Mit dieser Philosophie im Gepäck ging der frühere Zahnarzt auch diese Woche nach Weissrussland. Die herzliche Umarmung, mit welchen sich die beiden Alpha-Tiere begrüssten, sorgte weltweit für Irritationen. Denn dem autoritären Staat droht wegen anhaltender Sicherheitsprobleme der Entzug der WM – es wäre ein Debakel für Lukaschenko, der sich mit dem Event nur zu gerne schmücken würde.

«Bei uns stürmen Protestierende und ähnliche Unzufriedene keine Regierungsgebäude und das ‹Capitol› von Belarus», hielt er mit Blick auf die Erstürmung des US-Kongressgebäudes in Washington in der vergangenen Woche süffisant fest. 

Es gibt nur eine richtige Antwort auf solche Aussagen, welche Despoten verstehen: «Social Distancing.» Fasel hat dies gnadenlos verfehlt.

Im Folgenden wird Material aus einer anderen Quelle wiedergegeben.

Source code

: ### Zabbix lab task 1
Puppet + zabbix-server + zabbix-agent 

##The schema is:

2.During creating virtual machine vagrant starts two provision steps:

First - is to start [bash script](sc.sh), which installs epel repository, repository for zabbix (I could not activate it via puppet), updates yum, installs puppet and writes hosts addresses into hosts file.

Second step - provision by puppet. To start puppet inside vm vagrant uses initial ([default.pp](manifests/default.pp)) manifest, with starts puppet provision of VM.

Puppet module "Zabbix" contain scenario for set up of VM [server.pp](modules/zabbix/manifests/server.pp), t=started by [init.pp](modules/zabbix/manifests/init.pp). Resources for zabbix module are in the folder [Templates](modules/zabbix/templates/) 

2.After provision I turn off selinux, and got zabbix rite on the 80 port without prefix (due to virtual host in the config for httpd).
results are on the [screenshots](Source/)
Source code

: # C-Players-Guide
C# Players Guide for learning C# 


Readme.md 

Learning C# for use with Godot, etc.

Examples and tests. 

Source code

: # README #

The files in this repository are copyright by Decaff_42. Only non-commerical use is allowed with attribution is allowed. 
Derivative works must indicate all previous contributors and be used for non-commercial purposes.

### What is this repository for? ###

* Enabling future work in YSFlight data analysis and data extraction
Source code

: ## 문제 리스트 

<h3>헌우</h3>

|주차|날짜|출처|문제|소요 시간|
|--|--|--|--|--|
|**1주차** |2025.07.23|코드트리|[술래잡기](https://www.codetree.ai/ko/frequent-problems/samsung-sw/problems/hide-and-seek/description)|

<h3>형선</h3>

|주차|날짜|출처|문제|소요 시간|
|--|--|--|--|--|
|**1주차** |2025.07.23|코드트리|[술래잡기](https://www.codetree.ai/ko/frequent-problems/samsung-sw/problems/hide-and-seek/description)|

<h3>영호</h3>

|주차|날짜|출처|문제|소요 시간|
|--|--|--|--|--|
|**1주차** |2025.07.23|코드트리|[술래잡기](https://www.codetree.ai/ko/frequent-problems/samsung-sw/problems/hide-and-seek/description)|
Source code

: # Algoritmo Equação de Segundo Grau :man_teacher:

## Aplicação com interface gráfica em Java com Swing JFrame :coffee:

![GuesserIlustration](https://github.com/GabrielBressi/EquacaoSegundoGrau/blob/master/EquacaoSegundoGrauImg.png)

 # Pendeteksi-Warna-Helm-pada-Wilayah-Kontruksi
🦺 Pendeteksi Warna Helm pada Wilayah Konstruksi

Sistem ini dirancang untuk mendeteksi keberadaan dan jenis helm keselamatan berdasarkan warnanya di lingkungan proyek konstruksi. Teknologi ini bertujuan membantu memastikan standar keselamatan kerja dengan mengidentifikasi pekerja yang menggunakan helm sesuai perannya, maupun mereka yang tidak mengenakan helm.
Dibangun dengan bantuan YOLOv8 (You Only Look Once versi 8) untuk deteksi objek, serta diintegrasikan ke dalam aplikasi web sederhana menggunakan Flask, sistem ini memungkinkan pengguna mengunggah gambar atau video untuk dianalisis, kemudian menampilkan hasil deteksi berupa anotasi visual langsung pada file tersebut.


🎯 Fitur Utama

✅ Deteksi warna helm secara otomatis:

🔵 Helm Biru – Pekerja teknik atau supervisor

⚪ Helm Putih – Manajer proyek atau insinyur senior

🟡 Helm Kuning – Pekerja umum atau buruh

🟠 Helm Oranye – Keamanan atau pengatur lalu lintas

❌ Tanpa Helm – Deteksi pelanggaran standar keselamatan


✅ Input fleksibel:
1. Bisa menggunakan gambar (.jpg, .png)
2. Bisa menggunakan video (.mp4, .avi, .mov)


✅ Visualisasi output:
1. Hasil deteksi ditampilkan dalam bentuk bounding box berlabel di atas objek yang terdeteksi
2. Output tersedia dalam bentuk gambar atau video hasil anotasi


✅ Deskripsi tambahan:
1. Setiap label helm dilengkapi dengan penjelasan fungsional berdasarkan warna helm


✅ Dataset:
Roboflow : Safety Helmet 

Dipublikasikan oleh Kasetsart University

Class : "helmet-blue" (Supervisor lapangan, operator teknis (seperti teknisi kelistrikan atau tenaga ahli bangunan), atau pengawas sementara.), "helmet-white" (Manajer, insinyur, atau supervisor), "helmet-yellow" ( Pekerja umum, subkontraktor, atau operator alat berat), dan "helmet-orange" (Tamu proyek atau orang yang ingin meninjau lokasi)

Damit macht er sich zum Hofnarr und verspielt viel Kredit von seinem sportlich beachtlichen Erbe. Eigentlich wollte der 70-Jährige nach der Heim-WM in der Schweiz abtreten. Die Coronakrise machte ihm einen Strich durch die Rechnung. Nun hofiert der selbst ernannte Krisenmanager Weissrussland. Es wäre für den IIHF-Präsidenten die 26. WM. Es wäre die eine zu viel.

Schweizerischer Eishockeyverband mit krudem Post

Enttäuschend ist auch, wie der Schweizerischen Eishockeyverband sich über den Austragungsort Minsk äusserte. «Wir verurteilen jegliche Form von Gewalt und Verstösse gegen Menschenrechte aufs Schärfste», schreibt Michael Rindlisbacher, der Präsident der Swiss Ice Hocey Federation in einer Stellungnahme.

Doch danach schillert durch, was die Hauptsorge ist: «Eine sichere Durchführung und Teilnahme an der A-WM hat für Swiss Ice Hockey höchste Priorität.» Damit schiebt man den Puck einfach wieder den Funktionären um Fasel & Co. zurück. Wie es geht, machen die Dänen vor. Sie kündigen einen WM-Boykott an, sollte das Turnier in Belarus stattfinden. «Social Distancing» mit Rückgrat würde allen gut anstehen.